━━ GIVEN INFORMATION ━━

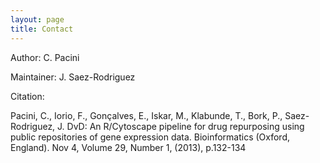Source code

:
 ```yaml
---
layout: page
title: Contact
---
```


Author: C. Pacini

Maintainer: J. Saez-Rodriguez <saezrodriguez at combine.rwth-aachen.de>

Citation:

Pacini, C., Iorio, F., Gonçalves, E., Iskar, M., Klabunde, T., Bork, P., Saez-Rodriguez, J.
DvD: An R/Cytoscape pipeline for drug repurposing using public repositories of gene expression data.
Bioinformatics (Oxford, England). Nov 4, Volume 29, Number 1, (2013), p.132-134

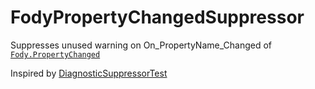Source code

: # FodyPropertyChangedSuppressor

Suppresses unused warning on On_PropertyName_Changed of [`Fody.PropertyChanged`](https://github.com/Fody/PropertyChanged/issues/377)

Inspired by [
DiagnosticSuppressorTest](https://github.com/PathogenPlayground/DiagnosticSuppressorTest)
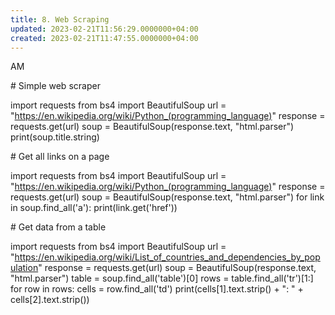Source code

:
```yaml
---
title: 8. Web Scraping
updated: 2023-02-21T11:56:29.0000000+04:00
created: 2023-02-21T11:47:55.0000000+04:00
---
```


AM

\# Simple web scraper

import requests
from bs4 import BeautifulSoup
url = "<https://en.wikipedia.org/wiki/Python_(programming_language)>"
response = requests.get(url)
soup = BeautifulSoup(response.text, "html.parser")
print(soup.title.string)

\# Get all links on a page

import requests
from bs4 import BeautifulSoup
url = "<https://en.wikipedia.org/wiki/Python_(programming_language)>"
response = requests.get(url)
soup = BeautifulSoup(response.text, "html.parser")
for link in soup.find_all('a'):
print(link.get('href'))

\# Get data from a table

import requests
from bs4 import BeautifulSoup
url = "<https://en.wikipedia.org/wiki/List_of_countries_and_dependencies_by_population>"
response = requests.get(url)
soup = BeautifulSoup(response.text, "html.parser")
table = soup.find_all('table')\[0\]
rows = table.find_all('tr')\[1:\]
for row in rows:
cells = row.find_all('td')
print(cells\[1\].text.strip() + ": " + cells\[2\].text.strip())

━━━
━━ GIVEN INFORMATION ━━

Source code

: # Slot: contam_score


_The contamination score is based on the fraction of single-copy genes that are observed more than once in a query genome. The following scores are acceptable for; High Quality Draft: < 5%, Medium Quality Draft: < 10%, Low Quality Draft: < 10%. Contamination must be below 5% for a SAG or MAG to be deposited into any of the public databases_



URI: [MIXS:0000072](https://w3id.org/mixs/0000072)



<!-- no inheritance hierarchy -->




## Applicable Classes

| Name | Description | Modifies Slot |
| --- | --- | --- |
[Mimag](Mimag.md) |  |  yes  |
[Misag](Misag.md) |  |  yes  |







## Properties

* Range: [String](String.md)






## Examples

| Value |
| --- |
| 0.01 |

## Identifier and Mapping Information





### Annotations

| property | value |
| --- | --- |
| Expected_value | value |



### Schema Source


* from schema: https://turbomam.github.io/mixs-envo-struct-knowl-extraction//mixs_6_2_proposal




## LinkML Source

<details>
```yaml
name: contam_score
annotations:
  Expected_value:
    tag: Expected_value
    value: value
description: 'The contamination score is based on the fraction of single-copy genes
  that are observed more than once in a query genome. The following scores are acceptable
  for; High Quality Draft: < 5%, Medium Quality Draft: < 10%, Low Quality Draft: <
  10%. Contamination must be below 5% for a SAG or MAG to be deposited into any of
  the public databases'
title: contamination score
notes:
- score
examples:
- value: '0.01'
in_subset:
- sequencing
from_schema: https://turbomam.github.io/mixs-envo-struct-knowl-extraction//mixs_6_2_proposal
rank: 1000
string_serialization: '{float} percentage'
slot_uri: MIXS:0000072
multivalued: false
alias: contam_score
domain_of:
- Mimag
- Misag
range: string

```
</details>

━━━

WHAT YOU HAVE TO DO: Search the entries for the word "turbomam" and show every line that has it.

TASK SOLUTION:
* from schema: https://turbomam.github.io/mixs-envo-struct-knowl-extraction//mixs_6_2_proposal
from_schema: https://turbomam.github.io/mixs-envo-struct-knowl-extraction//mixs_6_2_proposal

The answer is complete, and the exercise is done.